Featured Image: Sao Paolo Street Artist Eduardo Kobra’s Illuminating mural of Einstein Keeping his balance
Like street artist Eduardo Kobra’s fantastic image of Einstein on his bike (chasing a beam of light) promoting his dynamic search for relativity, we’re all seeking a way of connecting our lives with the environment in a meaningful and creative way.
In the last couple of years we realise that we want a way of life that we feel is helping everyone: no waste of people, resources or the precious environment.
New ways of doing things should be a normal part of everyone’s hope for Nottingham whatever your age, background, ethnicity, or disability (we all know that we need a healthy environment, that cars need to become electric and that as householders we’d like more control over our energy consumption, the quality of education, training, lifelong skills).
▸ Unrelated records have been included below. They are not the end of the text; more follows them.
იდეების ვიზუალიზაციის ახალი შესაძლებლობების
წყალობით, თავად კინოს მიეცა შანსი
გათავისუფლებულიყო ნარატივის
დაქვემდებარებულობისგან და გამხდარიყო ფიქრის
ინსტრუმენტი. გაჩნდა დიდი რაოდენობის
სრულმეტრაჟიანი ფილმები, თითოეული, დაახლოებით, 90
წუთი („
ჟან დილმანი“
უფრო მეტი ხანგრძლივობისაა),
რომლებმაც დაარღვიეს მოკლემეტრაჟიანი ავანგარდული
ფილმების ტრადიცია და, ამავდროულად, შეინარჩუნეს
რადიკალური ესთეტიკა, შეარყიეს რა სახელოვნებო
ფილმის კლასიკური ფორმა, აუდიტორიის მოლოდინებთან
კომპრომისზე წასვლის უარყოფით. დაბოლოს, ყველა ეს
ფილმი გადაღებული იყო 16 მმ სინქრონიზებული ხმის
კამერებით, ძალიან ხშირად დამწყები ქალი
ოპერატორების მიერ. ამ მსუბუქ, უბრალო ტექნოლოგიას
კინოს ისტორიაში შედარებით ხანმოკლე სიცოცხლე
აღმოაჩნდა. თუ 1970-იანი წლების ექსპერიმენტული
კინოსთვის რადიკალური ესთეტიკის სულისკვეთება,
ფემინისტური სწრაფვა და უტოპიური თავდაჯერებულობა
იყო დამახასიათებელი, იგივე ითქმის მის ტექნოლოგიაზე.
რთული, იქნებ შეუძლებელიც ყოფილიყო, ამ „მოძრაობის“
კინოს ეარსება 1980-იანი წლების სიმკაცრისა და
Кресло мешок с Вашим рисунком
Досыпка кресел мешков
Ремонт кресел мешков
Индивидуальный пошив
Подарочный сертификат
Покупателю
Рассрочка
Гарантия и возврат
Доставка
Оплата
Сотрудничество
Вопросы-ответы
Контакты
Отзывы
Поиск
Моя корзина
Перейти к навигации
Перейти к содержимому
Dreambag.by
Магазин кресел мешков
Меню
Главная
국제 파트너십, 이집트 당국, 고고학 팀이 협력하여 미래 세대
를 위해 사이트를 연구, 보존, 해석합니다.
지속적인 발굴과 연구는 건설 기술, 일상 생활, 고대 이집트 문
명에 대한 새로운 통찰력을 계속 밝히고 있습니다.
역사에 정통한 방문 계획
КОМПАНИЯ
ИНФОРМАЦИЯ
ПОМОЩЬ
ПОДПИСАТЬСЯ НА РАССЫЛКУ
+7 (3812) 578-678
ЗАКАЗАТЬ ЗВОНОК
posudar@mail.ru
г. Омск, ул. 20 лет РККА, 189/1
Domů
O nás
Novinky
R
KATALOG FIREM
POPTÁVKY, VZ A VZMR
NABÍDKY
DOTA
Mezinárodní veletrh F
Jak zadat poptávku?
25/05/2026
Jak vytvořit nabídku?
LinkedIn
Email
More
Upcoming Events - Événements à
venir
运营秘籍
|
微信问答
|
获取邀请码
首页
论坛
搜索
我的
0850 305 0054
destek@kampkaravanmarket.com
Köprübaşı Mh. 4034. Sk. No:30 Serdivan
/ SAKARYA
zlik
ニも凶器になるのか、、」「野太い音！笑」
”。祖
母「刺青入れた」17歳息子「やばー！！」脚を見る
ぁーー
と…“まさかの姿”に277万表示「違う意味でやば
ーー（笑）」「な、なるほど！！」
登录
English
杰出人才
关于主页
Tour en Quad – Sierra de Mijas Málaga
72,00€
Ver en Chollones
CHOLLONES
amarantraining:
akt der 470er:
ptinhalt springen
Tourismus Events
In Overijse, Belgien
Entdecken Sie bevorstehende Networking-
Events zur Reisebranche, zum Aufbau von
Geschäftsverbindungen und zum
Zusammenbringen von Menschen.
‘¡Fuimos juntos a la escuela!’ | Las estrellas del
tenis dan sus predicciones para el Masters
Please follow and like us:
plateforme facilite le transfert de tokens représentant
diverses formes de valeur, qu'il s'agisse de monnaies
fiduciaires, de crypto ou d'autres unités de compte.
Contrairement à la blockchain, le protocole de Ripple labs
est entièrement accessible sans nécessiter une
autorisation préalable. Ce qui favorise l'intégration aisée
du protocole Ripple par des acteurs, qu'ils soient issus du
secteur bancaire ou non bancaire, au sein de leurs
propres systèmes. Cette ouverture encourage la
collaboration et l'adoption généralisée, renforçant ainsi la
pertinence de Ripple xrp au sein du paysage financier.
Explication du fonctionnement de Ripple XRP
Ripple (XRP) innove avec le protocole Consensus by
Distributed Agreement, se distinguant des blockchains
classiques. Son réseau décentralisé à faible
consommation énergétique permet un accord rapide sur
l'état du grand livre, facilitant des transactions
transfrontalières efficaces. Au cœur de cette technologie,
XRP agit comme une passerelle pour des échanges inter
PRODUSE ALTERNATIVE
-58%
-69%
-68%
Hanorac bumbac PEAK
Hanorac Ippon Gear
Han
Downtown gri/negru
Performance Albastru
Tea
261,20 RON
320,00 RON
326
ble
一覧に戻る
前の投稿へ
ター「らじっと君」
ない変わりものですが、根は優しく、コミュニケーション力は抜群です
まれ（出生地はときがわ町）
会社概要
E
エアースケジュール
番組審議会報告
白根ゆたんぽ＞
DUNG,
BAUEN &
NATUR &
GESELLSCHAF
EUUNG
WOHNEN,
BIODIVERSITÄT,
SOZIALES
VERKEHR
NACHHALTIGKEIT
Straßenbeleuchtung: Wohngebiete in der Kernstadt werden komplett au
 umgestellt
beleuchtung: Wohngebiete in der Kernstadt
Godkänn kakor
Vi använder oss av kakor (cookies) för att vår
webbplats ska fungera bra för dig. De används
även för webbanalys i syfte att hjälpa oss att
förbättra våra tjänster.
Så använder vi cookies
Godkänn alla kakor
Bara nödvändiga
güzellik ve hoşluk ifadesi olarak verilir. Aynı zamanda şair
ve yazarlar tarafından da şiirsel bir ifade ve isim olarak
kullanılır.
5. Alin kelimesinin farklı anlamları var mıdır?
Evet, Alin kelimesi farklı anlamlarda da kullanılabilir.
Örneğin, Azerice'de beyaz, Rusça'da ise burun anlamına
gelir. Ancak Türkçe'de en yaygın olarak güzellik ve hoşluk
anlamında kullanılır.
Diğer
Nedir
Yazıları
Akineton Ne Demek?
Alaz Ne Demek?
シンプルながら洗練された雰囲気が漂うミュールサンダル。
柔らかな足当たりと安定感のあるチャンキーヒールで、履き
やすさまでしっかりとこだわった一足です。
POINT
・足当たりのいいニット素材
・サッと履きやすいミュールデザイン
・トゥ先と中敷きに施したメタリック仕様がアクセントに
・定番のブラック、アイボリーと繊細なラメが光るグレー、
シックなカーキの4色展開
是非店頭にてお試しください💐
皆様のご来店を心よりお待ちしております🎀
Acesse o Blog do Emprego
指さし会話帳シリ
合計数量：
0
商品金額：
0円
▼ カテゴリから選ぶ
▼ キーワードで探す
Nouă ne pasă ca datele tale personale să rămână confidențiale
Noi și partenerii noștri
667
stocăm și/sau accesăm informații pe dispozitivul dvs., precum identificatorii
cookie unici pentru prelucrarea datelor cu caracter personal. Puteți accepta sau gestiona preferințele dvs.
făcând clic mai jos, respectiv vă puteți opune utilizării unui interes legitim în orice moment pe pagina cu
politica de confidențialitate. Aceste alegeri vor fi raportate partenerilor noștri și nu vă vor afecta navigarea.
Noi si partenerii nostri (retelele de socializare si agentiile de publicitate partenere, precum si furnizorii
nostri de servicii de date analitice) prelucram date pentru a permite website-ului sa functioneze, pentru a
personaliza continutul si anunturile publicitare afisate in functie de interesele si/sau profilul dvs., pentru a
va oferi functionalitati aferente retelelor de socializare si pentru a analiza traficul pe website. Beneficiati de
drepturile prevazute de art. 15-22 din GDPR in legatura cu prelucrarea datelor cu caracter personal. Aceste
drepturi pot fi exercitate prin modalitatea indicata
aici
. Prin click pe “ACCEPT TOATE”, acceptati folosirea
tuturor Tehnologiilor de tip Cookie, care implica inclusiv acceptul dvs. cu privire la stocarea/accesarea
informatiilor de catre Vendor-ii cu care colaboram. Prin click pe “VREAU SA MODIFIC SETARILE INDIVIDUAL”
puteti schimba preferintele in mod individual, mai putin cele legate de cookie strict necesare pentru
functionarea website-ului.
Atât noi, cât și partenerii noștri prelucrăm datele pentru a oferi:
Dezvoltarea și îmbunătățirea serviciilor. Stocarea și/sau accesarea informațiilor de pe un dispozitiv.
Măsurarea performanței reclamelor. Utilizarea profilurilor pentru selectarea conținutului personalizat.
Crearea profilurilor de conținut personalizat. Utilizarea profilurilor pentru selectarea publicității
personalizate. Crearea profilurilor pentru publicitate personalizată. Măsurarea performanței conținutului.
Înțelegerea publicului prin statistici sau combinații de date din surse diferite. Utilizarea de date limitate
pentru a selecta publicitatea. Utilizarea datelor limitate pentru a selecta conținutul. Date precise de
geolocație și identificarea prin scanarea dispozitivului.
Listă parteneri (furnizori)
Economic regeneration is really about how we value, revalue and distribute the resources, knowledge we have on every doorstep so that everyone can connect it to the way they want to do things, make things, contribute. Everyone has a vision, not just the supposed visionaries. Micro and small businesses and their reasons for being are the energy that crosses time, space and the generations: let’s support them in a way that enables them to bring up and educate their children, care for their families and participate in public spaces so that they’re supported.
This is about urban rural divides as well as divides inside cities, towns and rural spaces.
In the last couple of years we realise that we want a way of life that we feel is helping everyone: no waste of people, resources or the precious environment. We instinctively love the John Lewis model of retailing: choice, quality, service, accessories, warranty and repair but we know how even John Lewis have been overwhelmed by a warehouse culture that distorts supply chains and their relationship with their customers.
A refreshed and dynamic retail scene will come from revaluing what’s on our doorstep and understanding how much we improve ourselves through making new relationships with more people, more of the time.
At the heart of a good economy are the twin drivers of evolution and revolution. What we forget is the history, labour and sacrifice that made the products and the process that we assume is ours. Let’s remember when we’re able to afford the latest model of anything all the people in the millions of supply chains across time, space and geographies who’ve given us the edge and let’s be a little more humble.